Викториус посмотрел на спецназовца. Он немного подумал и потом ответил:
— Знаешь, твоя работа — на самом деле очень важна, я считаю. Но проблема в том, что ты сражаешься не со злом, ты сражаешься лишь с его последствиями… — пресвитер на мгновение остановился, как будто задумался. Затем он продолжил: — Настоящее зло — причина зла человеческого — остается безнаказанным и неизменным. Оно никуда не девается, оно просто теряет свое орудие, но потом, когда оно находит новое — оно снова возобновляет свою деятельность.
— А ты, значит, сражаешься с его причиной? — спросил Клавор.
— По крайней мере, я так всегда думал. — ответил Викториус после небольшой паузы.
— А сейчас?
Священник вздохнул.
— Наверное, если бы я сейчас думал так же, меня бы здесь не было.
— Это основная причина?
— Это, наверное, одна из причин.
Наступило молчание.
— А почему ты здесь? — спросил Викториус.

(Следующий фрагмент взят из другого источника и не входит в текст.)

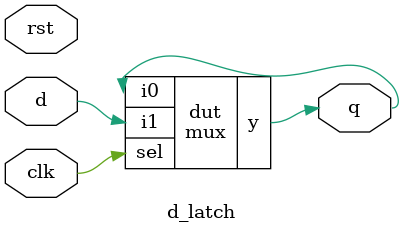
<source format=v>
module mux(input sel,i0,i1,
           output reg y
           );
  always@(*)begin
    if(sel)
      y=i0;
    else
      y=i1;
  end
endmodule
module d_latch(input clk,rst,d,output reg q);
  mux dut (.sel(clk),  .i0(q), .i1(d), .y(q));
  
endmodule

</source>
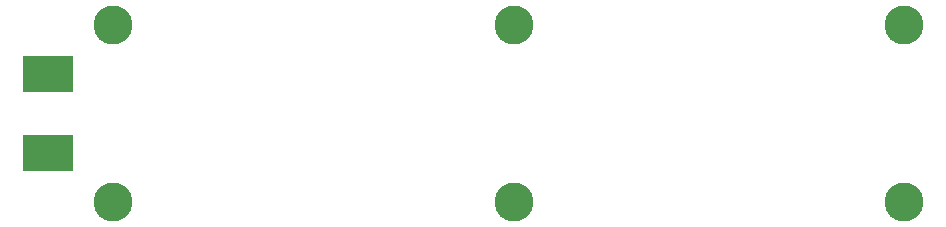
<source format=gbr>
G04 #@! TF.GenerationSoftware,KiCad,Pcbnew,7.0.1*
G04 #@! TF.CreationDate,2023-05-15T13:56:14-06:00*
G04 #@! TF.ProjectId,H-field_RF_probe,482d6669-656c-4645-9f52-465f70726f62,rev?*
G04 #@! TF.SameCoordinates,Original*
G04 #@! TF.FileFunction,Soldermask,Bot*
G04 #@! TF.FilePolarity,Negative*
%FSLAX46Y46*%
G04 Gerber Fmt 4.6, Leading zero omitted, Abs format (unit mm)*
G04 Created by KiCad (PCBNEW 7.0.1) date 2023-05-15 13:56:14*
%MOMM*%
%LPD*%
G01*
G04 APERTURE LIST*
G04 Aperture macros list*
%AMRoundRect*
0 Rectangle with rounded corners*
0 $1 Rounding radius*
0 $2 $3 $4 $5 $6 $7 $8 $9 X,Y pos of 4 corners*
0 Add a 4 corners polygon primitive as box body*
4,1,4,$2,$3,$4,$5,$6,$7,$8,$9,$2,$3,0*
0 Add four circle primitives for the rounded corners*
1,1,$1+$1,$2,$3*
1,1,$1+$1,$4,$5*
1,1,$1+$1,$6,$7*
1,1,$1+$1,$8,$9*
0 Add four rect primitives between the rounded corners*
20,1,$1+$1,$2,$3,$4,$5,0*
20,1,$1+$1,$4,$5,$6,$7,0*
20,1,$1+$1,$6,$7,$8,$9,0*
20,1,$1+$1,$8,$9,$2,$3,0*%
G04 Aperture macros list end*
%ADD10RoundRect,0.051000X2.095000X-1.500000X2.095000X1.500000X-2.095000X1.500000X-2.095000X-1.500000X0*%
%ADD11C,3.302000*%
G04 APERTURE END LIST*
D10*
X102500000Y-68825000D03*
X102500000Y-62175000D03*
D11*
X142000000Y-58000000D03*
X108000000Y-58000000D03*
X175000000Y-73000000D03*
X175000000Y-58000000D03*
X142000000Y-73000000D03*
X108000000Y-73000000D03*
M02*

</source>
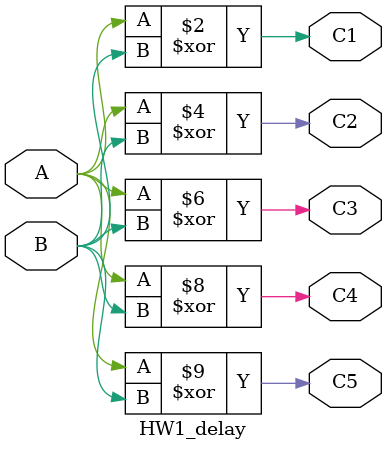
<source format=v>
`timescale 1ns / 1ps


module HW1_delay(
    C1, C2, C3, C4, C5, A, B
    );
    input A, B;
    output  C1, C2, C3, C4, C5;
    reg C1, C2, C3, C4;
    
    always @(A, B)
    begin
    #5 C1 <= A ^ B;
    end
    
    always @(A, B)
    begin
    #5 C2 = A ^ B;
    end
    
    always @(A, B)
    begin
    C3 <= #5 A ^ B;
    end
    
    always @(A, B)
    begin
    C4 = #5 A ^ B;
    end
    
    assign #5 C5 = A ^ B;

endmodule

</source>
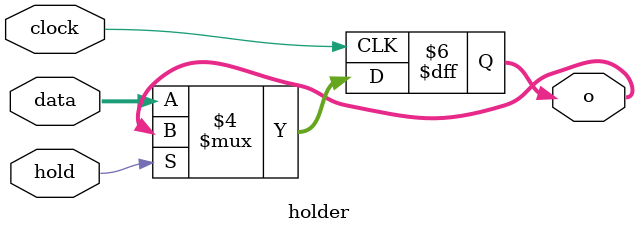
<source format=v>
module holder(data, clock, hold, o);
	output reg [15:0] o;
	input [15:0] data;
	
	input hold;
	input clock;
	
	always@(posedge clock) begin
		if(hold == 0) begin
			o = data;
		end 
	end
endmodule
</source>
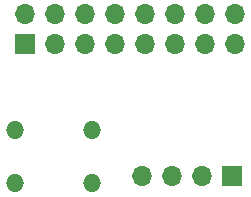
<source format=gbs>
G04 #@! TF.GenerationSoftware,KiCad,Pcbnew,(5.1.9)-1*
G04 #@! TF.CreationDate,2021-01-19T23:29:13-08:00*
G04 #@! TF.ProjectId,RPI_FS_HAT_REV1,5250495f-4653-45f4-9841-545f52455631,1*
G04 #@! TF.SameCoordinates,Original*
G04 #@! TF.FileFunction,Soldermask,Bot*
G04 #@! TF.FilePolarity,Negative*
%FSLAX46Y46*%
G04 Gerber Fmt 4.6, Leading zero omitted, Abs format (unit mm)*
G04 Created by KiCad (PCBNEW (5.1.9)-1) date 2021-01-19 23:29:13*
%MOMM*%
%LPD*%
G01*
G04 APERTURE LIST*
%ADD10O,1.700000X1.700000*%
%ADD11R,1.700000X1.700000*%
%ADD12O,1.524000X1.524000*%
G04 APERTURE END LIST*
D10*
G04 #@! TO.C,J1*
X161290000Y-111760000D03*
X161290000Y-114300000D03*
X158750000Y-111760000D03*
X158750000Y-114300000D03*
X156210000Y-111760000D03*
X156210000Y-114300000D03*
X153670000Y-111760000D03*
X153670000Y-114300000D03*
X151130000Y-111760000D03*
X151130000Y-114300000D03*
X148590000Y-111760000D03*
X148590000Y-114300000D03*
X146050000Y-111760000D03*
X146050000Y-114300000D03*
X143510000Y-111760000D03*
D11*
X143510000Y-114300000D03*
G04 #@! TD*
D12*
G04 #@! TO.C,SW1*
X149174200Y-126085600D03*
X142671800Y-126085600D03*
X149174200Y-121564400D03*
X142671800Y-121564400D03*
G04 #@! TD*
D11*
G04 #@! TO.C,U1*
X161036000Y-125476000D03*
D10*
X158496000Y-125476000D03*
X155956000Y-125476000D03*
X153416000Y-125476000D03*
G04 #@! TD*
M02*

</source>
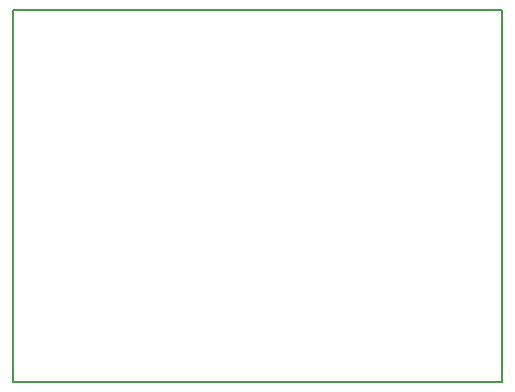
<source format=gm1>
G04 #@! TF.GenerationSoftware,KiCad,Pcbnew,5.0.1*
G04 #@! TF.CreationDate,2019-11-25T21:23:25-06:00*
G04 #@! TF.ProjectId,ft2232_board,6674323233325F626F6172642E6B6963,A*
G04 #@! TF.SameCoordinates,Original*
G04 #@! TF.FileFunction,Profile,NP*
%FSLAX46Y46*%
G04 Gerber Fmt 4.6, Leading zero omitted, Abs format (unit mm)*
G04 Created by KiCad (PCBNEW 5.0.1) date Mon 25 Nov 2019 09:23:25 PM CST*
%MOMM*%
%LPD*%
G01*
G04 APERTURE LIST*
%ADD10C,0.150000*%
G04 APERTURE END LIST*
D10*
X193040000Y-140462000D02*
X193040000Y-141478000D01*
X151638000Y-140462000D02*
X151638000Y-141478000D01*
X151638000Y-109982000D02*
X151638000Y-111252000D01*
X193040000Y-109982000D02*
X151638000Y-109982000D01*
X193040000Y-140462000D02*
X193040000Y-109982000D01*
X151638000Y-141478000D02*
X193040000Y-141478000D01*
X151638000Y-111252000D02*
X151638000Y-140462000D01*
M02*

</source>
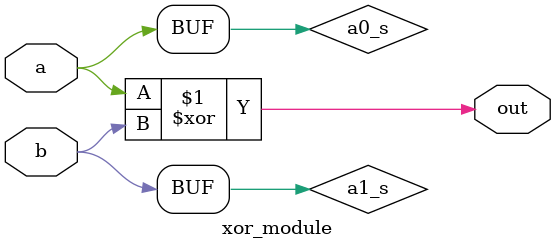
<source format=sv>

module xor_module (
    input a,
    input b,
    output out
);

logic a0_s, a1_s;

assign a0_s = a;
assign a1_s = b;
assign out = a0_s ^ a1_s;
    
endmodule
</source>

— Наверное, меня бы здесь сейчас не было, если бы я вписывался в этот мир. Но у меня такое чувство, что я совершенно не от сюда. Знаешь, война часто заставляет смотреть на смерть по-другому. Она часто заставляет больше ценить жизнь. Даже бессмысленный риск иногда потом кажется чем-то невероятно глупым. Война учит бороться. Но ты борешься, когда ты видишь перед собой цель, тогда, когда у тебя есть эта цель — когда ты борешься за что-то. Но, если в один прекрасный момент, ты понимаешь, что тебе бороться не за что, если у тебя ничего нет — то эта борьба становится бессмысленной. И бессмысленно ее продолжать. Я не могу найти себя в этом мире. У меня здесь по большому счету нет ничего, что могло бы меня здесь задержать. Так получилось, что у меня было много времени, чтобы подумать над этим. Я, как и Крос Валиндук, во многом виноват, я совершил много ошибок. Я, как и он, часто вел войны, которые не были моими… Здесь, вообще, наверное, нет ничего моего — даже войны.

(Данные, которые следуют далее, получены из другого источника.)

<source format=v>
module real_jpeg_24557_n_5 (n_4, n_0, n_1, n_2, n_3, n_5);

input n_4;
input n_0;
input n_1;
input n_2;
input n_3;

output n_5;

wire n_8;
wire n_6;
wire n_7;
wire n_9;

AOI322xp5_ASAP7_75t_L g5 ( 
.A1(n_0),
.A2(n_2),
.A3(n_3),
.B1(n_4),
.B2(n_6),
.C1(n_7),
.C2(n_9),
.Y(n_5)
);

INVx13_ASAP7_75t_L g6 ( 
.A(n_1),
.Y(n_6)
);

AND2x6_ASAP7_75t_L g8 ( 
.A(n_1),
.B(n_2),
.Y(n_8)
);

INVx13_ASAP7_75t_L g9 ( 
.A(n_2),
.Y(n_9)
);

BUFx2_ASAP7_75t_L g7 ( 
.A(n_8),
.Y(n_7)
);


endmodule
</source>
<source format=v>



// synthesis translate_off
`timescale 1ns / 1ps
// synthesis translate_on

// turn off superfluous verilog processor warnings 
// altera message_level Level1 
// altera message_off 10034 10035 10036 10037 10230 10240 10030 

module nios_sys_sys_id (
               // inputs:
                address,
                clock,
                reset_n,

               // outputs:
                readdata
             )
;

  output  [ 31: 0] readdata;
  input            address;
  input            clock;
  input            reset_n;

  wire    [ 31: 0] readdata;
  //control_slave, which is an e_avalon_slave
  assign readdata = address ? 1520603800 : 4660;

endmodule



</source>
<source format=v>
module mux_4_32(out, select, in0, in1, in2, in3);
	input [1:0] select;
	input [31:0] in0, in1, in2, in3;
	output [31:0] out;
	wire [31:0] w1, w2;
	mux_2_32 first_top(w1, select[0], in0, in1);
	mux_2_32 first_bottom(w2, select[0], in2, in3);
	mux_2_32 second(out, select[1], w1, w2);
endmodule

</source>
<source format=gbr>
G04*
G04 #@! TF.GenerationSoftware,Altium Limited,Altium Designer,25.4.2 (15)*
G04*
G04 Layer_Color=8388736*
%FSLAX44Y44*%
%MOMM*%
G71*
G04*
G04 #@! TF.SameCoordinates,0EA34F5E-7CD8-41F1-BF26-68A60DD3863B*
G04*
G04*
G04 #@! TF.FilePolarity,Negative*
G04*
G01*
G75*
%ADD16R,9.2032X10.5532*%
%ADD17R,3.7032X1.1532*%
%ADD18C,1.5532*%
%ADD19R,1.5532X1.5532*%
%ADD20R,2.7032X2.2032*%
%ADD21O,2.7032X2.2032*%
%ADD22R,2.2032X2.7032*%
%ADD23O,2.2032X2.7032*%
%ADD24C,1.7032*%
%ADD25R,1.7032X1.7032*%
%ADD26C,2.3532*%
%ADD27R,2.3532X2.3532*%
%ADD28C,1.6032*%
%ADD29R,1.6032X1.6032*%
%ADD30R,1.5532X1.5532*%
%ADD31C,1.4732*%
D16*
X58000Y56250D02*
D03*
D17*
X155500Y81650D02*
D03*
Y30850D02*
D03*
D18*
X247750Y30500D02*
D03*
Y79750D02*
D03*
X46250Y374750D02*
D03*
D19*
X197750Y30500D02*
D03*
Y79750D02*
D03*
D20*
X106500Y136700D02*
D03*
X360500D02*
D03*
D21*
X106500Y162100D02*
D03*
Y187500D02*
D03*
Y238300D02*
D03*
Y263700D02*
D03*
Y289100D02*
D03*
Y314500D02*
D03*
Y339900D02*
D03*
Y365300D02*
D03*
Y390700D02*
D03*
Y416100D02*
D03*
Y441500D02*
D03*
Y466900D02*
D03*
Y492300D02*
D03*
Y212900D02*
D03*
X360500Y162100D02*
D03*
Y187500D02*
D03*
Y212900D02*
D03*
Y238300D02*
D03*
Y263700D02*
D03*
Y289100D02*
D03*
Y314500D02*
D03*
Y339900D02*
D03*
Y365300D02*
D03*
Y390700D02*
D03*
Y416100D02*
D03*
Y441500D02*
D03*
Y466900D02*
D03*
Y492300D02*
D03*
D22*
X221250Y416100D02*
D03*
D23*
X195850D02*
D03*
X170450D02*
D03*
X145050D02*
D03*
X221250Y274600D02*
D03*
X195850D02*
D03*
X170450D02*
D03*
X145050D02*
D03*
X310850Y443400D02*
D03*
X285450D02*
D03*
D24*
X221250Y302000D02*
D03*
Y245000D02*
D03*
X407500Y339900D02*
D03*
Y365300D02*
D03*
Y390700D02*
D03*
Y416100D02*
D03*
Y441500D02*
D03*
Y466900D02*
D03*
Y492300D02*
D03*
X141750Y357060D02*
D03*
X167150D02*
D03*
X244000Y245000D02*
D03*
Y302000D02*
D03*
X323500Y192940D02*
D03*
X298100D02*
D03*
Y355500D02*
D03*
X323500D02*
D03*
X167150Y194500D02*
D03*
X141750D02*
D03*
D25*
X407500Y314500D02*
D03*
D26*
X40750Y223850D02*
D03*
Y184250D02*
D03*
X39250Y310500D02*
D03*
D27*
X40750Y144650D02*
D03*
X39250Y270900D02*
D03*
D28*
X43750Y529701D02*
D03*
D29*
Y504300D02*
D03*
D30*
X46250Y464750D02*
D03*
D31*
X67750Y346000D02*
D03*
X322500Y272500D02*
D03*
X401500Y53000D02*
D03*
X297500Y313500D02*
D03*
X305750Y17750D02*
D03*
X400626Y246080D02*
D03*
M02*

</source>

Бариус подложил еще веток в костер, который, наконец-то, начал понемногу разгораться.
— Может быть, тогда где-то есть другой мир, который станет твоим. — заметил Малочевский.

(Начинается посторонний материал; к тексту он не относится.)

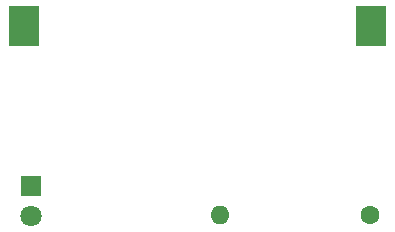
<source format=gbr>
%TF.GenerationSoftware,KiCad,Pcbnew,8.0.5*%
%TF.CreationDate,2024-10-15T13:11:44-04:00*%
%TF.ProjectId,kicad-tutorial,6b696361-642d-4747-9574-6f7269616c2e,0*%
%TF.SameCoordinates,Original*%
%TF.FileFunction,Soldermask,Bot*%
%TF.FilePolarity,Negative*%
%FSLAX46Y46*%
G04 Gerber Fmt 4.6, Leading zero omitted, Abs format (unit mm)*
G04 Created by KiCad (PCBNEW 8.0.5) date 2024-10-15 13:11:44*
%MOMM*%
%LPD*%
G01*
G04 APERTURE LIST*
%ADD10O,1.600000X1.600000*%
%ADD11C,1.600000*%
%ADD12C,1.800000*%
%ADD13R,1.800000X1.800000*%
%ADD14R,2.540000X3.510000*%
G04 APERTURE END LIST*
D10*
%TO.C,R1*%
X152000000Y-99000000D03*
D11*
X164700000Y-99000000D03*
%TD*%
D12*
%TO.C,D1*%
X136000000Y-99091030D03*
D13*
X136000000Y-96551030D03*
%TD*%
D14*
%TO.C,BT1*%
X135430000Y-83000000D03*
X164790000Y-83000000D03*
%TD*%
M02*

</source>
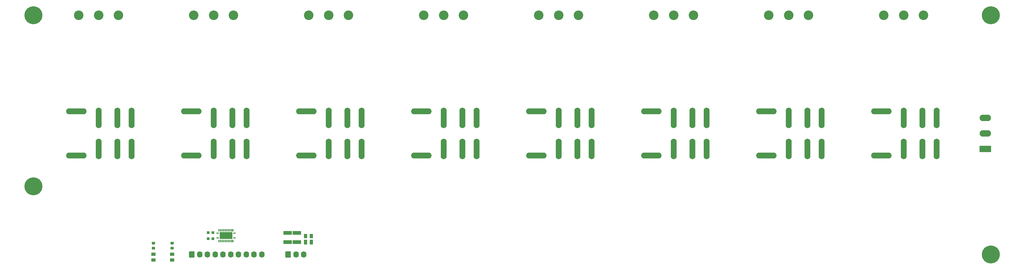
<source format=gts>
%FSLAX23Y23*%
%MOIN*%
%SFA1B1*%

%IPPOS*%
%AMD24*
4,1,8,-0.012700,-0.007000,0.012700,-0.007000,0.015300,-0.004400,0.015300,0.004400,0.012700,0.007000,-0.012700,0.007000,-0.015300,0.004400,-0.015300,-0.004400,-0.012700,-0.007000,0.0*
1,1,0.005200,-0.012700,-0.004400*
1,1,0.005200,0.012700,-0.004400*
1,1,0.005200,0.012700,0.004400*
1,1,0.005200,-0.012700,0.004400*
%
%AMD25*
4,1,8,-0.007000,0.012700,-0.007000,-0.012700,-0.004400,-0.015300,0.004400,-0.015300,0.007000,-0.012700,0.007000,0.012700,0.004400,0.015300,-0.004400,0.015300,-0.007000,0.012700,0.0*
1,1,0.005200,-0.004400,0.012700*
1,1,0.005200,-0.004400,-0.012700*
1,1,0.005200,0.004400,-0.012700*
1,1,0.005200,0.004400,0.012700*
%
%AMD33*
4,1,8,-0.072400,0.000000,-0.072400,0.000000,-0.031500,-0.040900,0.031500,-0.040900,0.072400,0.000000,0.072400,0.000000,0.031500,0.040900,-0.031500,0.040900,-0.072400,0.000000,0.0*
1,1,0.081740,-0.031500,0.000000*
1,1,0.081740,-0.031500,0.000000*
1,1,0.081740,0.031500,0.000000*
1,1,0.081740,0.031500,0.000000*
%
%AMD34*
4,1,8,-0.072400,0.034600,-0.072400,-0.034600,-0.066100,-0.040900,0.066100,-0.040900,0.072400,-0.034600,0.072400,0.034600,0.066100,0.040900,-0.066100,0.040900,-0.072400,0.034600,0.0*
1,1,0.012440,-0.066100,0.034600*
1,1,0.012440,-0.066100,-0.034600*
1,1,0.012440,0.066100,-0.034600*
1,1,0.012440,0.066100,0.034600*
%
%AMD35*
4,1,8,0.000000,0.039900,0.000000,0.039900,-0.035000,0.004900,-0.035000,-0.004900,0.000000,-0.039900,0.000000,-0.039900,0.035000,-0.004900,0.035000,0.004900,0.000000,0.039900,0.0*
1,1,0.069920,0.000000,0.004900*
1,1,0.069920,0.000000,0.004900*
1,1,0.069920,0.000000,-0.004900*
1,1,0.069920,0.000000,-0.004900*
%
%AMD36*
4,1,8,0.028400,0.039900,-0.028400,0.039900,-0.035000,0.033400,-0.035000,-0.033400,-0.028400,-0.039900,0.028400,-0.039900,0.035000,-0.033400,0.035000,0.033400,0.028400,0.039900,0.0*
1,1,0.013040,0.028400,0.033400*
1,1,0.013040,-0.028400,0.033400*
1,1,0.013040,-0.028400,-0.033400*
1,1,0.013040,0.028400,-0.033400*
%
%ADD23R,0.160470X0.085670*%
G04~CAMADD=24~8~0.0~0.0~305.5~140.2~26.0~0.0~15~0.0~0.0~0.0~0.0~0~0.0~0.0~0.0~0.0~0~0.0~0.0~0.0~180.0~306.0~140.0*
%ADD24D24*%
G04~CAMADD=25~8~0.0~0.0~305.5~140.2~26.0~0.0~15~0.0~0.0~0.0~0.0~0~0.0~0.0~0.0~0.0~0~0.0~0.0~0.0~90.0~141.0~306.0*
%ADD25D25*%
%ADD26R,0.042990X0.057990*%
%ADD27R,0.042990X0.058990*%
%ADD28R,0.107990X0.047990*%
%ADD29R,0.058110X0.041380*%
%ADD30R,0.040390X0.034490*%
%ADD31R,0.037990X0.035280*%
%ADD32C,0.121100*%
G04~CAMADD=33~8~0.0~0.0~817.3~1447.3~408.7~0.0~15~0.0~0.0~0.0~0.0~0~0.0~0.0~0.0~0.0~0~0.0~0.0~0.0~90.0~1448.0~818.0*
%ADD33D33*%
G04~CAMADD=34~8~0.0~0.0~817.3~1447.3~62.2~0.0~15~0.0~0.0~0.0~0.0~0~0.0~0.0~0.0~0.0~0~0.0~0.0~0.0~90.0~1448.0~818.0*
%ADD34D34*%
G04~CAMADD=35~8~0.0~0.0~699.2~797.6~349.6~0.0~15~0.0~0.0~0.0~0.0~0~0.0~0.0~0.0~0.0~0~0.0~0.0~0.0~0.0~699.2~797.6*
%ADD35D35*%
G04~CAMADD=36~8~0.0~0.0~699.2~797.6~65.2~0.0~15~0.0~0.0~0.0~0.0~0~0.0~0.0~0.0~0.0~0~0.0~0.0~0.0~0.0~699.2~797.6*
%ADD36D36*%
%ADD37O,0.075830X0.258900*%
%ADD38O,0.258900X0.075830*%
%ADD39C,0.227400*%
%LNbenchy-relays-pcb-1*%
%LPD*%
G54D23*
X2795Y594D03*
G54D24*
X2687Y624D03*
X2903D03*
Y564D03*
X2687D03*
G54D25*
X2706Y663D03*
X2726D03*
X2746D03*
X2765D03*
X2785D03*
X2805D03*
X2824D03*
X2844D03*
X2864D03*
X2883D03*
Y525D03*
X2864D03*
X2844D03*
X2824D03*
X2805D03*
X2785D03*
X2765D03*
X2746D03*
X2726D03*
X2706D03*
G54D26*
X3802Y590D03*
X3874D03*
G54D27*
X3801Y511D03*
X3875D03*
G54D28*
X3574Y628D03*
Y512D03*
X3692Y628D03*
Y512D03*
G54D29*
X2110Y285D03*
Y359D03*
X1874Y285D03*
Y359D03*
G54D30*
X2110Y436D03*
Y500D03*
X1874Y436D03*
Y500D03*
G54D31*
X2567Y633D03*
X2628D03*
X2567Y555D03*
X2628D03*
G54D32*
X11629Y3385D03*
X11377D03*
X11125D03*
X10173D03*
X9921D03*
X9669D03*
X8716D03*
X8464D03*
X8212D03*
X7259D03*
X7007D03*
X6755D03*
X5803D03*
X5551D03*
X5299D03*
X4346D03*
X4094D03*
X3842D03*
X2889D03*
X2637D03*
X2385D03*
X1433D03*
X1181D03*
X929D03*
G54D33*
X12413Y2086D03*
Y1889D03*
G54D34*
X12413Y1692D03*
G54D35*
X3779Y354D03*
X3681D03*
X3248D03*
X3149D03*
X3051D03*
X2952D03*
X2854D03*
X2755D03*
X2657D03*
X2559D03*
X2460D03*
G54D36*
X3582Y354D03*
X2362D03*
G54D37*
X1417Y2086D03*
Y1692D03*
X1181D03*
Y2086D03*
X1598Y1692D03*
Y2086D03*
X2874D03*
Y1692D03*
X2637D03*
Y2086D03*
X3055Y1692D03*
Y2086D03*
X5787D03*
Y1692D03*
X5551D03*
Y2086D03*
X5968Y1692D03*
Y2086D03*
X4330D03*
Y1692D03*
X4094D03*
Y2086D03*
X4511Y1692D03*
Y2086D03*
X8700D03*
Y1692D03*
X8464D03*
Y2086D03*
X8881Y1692D03*
Y2086D03*
X7244D03*
Y1692D03*
X7007D03*
Y2086D03*
X7425Y1692D03*
Y2086D03*
X11614D03*
Y1692D03*
X11377D03*
Y2086D03*
X11795Y1692D03*
Y2086D03*
X10157D03*
Y1692D03*
X9921D03*
Y2086D03*
X10338Y1692D03*
Y2086D03*
G54D38*
X897Y1610D03*
Y2169D03*
X2354Y1610D03*
Y2169D03*
X5267Y1610D03*
Y2169D03*
X3811Y1610D03*
Y2169D03*
X8181Y1610D03*
Y2169D03*
X6724Y1610D03*
Y2169D03*
X11094Y1610D03*
Y2169D03*
X9637Y1610D03*
Y2169D03*
G54D39*
X12480Y354D03*
Y3385D03*
X354D03*
Y1220D03*
M02*
</source>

— Наверное. — согласился спецназовец. — Но я слишком зол на Того, Кто его создал. Он виноват, в том, что создал меня, хотя я его об этом не просил. Он виноват в моей боли. Он виноват даже в тех ошибках, которые я совершил, потому что сделал эти ошибки слишком доступными в моей жизни. Может быть, у меня слишком много гордости. Но я лучше сохраню ее остатки, чем поступлюсь со своими принципами. Я так считаю. Это моя правда.
Наступила долгая пауза.
Священнику нечего было сказать. Наверное, здесь, вообще, не было смысла уже что-либо говорить. А Малочевский был достаточно мудр, опытен и слишком циничен, чтобы начинать с умным видом чопорно читать мораль.
— Я знаю все, — продолжил Бариус, — и я делаю выбор. Но у меня такое чувство, что ты тоже знаешь все, но свой выбор сделать не можешь, потому что сомневаешься в том, что знаешь.
Викториус улыбнулся.
— Ты хоть знаешь, что такое на самом деле сомнение? — произнес он.
— Я думаю, каждый человек хотя бы раз в жизни испытывал это чувство. — ответил Клавор. — Мы все постоянно делаем какой-то определенный выбор — и мы все хоть раз, да сомневаемся в правильности своего выбора.